Incapaz de quedarse callada, la enfermera intervino, su tono cortante. —¿Eres su novio y no lo sabías? Deberías estar avergonzado. ¡Tiene laceraciones de tercer grado y necesitó múltiples puntos de sutura! No le das valor—, solo te preocupas por tu placer. Le lanzó una mirada severa antes de murmurar. —Sin experiencia, no intentes hacer movimientos difíciles.
Las palabras golpearon a Ademir como una bofetada. ¿Laceraciones? ¿Puntos de sutura? ¿Movimientos difíciles?
Su mente corría. Las implicaciones eran claras, pero su temperamento estalló y saltó a la peor conclusión. —Karina—, siseó, su voz goteando desdén. —Calificar tu imprudencia como desvergonzada es quedarse corto—.
Karina abrió la boca para responder, pero él le agarró el brazo, su agarre firme e implacable. —Vamos a ver a Abuelo. ¡Él merece saber exactamente qué tipo de mujer eres!—
Ademir empujó a Karina hacia la habitación de Otávio, su furia palpable. Karina tropezó hacia adelante, casi perdiendo el equilibrio.
Otávio, apoyado en la cama, miró confundido ante su entrada abrupta.
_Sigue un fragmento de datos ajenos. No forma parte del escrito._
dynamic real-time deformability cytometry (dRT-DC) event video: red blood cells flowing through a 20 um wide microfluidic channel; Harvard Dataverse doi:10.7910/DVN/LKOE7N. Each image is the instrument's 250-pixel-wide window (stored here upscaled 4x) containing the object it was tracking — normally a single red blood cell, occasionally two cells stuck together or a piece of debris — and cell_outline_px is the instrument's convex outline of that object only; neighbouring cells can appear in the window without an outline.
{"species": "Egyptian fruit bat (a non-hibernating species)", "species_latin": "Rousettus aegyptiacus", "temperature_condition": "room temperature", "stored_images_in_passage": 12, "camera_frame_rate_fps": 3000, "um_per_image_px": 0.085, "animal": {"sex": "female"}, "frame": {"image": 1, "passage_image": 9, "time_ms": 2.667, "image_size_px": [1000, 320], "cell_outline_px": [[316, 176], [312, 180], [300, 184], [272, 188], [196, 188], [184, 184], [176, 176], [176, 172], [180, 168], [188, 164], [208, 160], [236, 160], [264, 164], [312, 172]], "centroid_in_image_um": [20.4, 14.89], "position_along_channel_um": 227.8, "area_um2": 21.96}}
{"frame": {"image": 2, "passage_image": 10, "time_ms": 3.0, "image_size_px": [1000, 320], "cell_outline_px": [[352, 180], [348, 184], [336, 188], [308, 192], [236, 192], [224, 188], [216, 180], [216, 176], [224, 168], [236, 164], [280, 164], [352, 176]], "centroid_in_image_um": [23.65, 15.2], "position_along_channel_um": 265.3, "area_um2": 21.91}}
El doctor acababa de terminar un examen y se dirigió a Ademir.
—Sr. Ademir, su abuelo está estable por ahora, pero está débil. Necesita descanso y, lo más importante, no sufrir emociones fuertes—.
El doctor salió, dejando un silencio tenso en la habitación.
Otávio sonrió débilmente. —Ademir, Karina, ¿por qué están aquí? Acaban de casarse. ¿No deberían estar disfrutando de su luna de miel?—
—Sr. Otávio, yo—, Karina empezó, su voz temblorosa.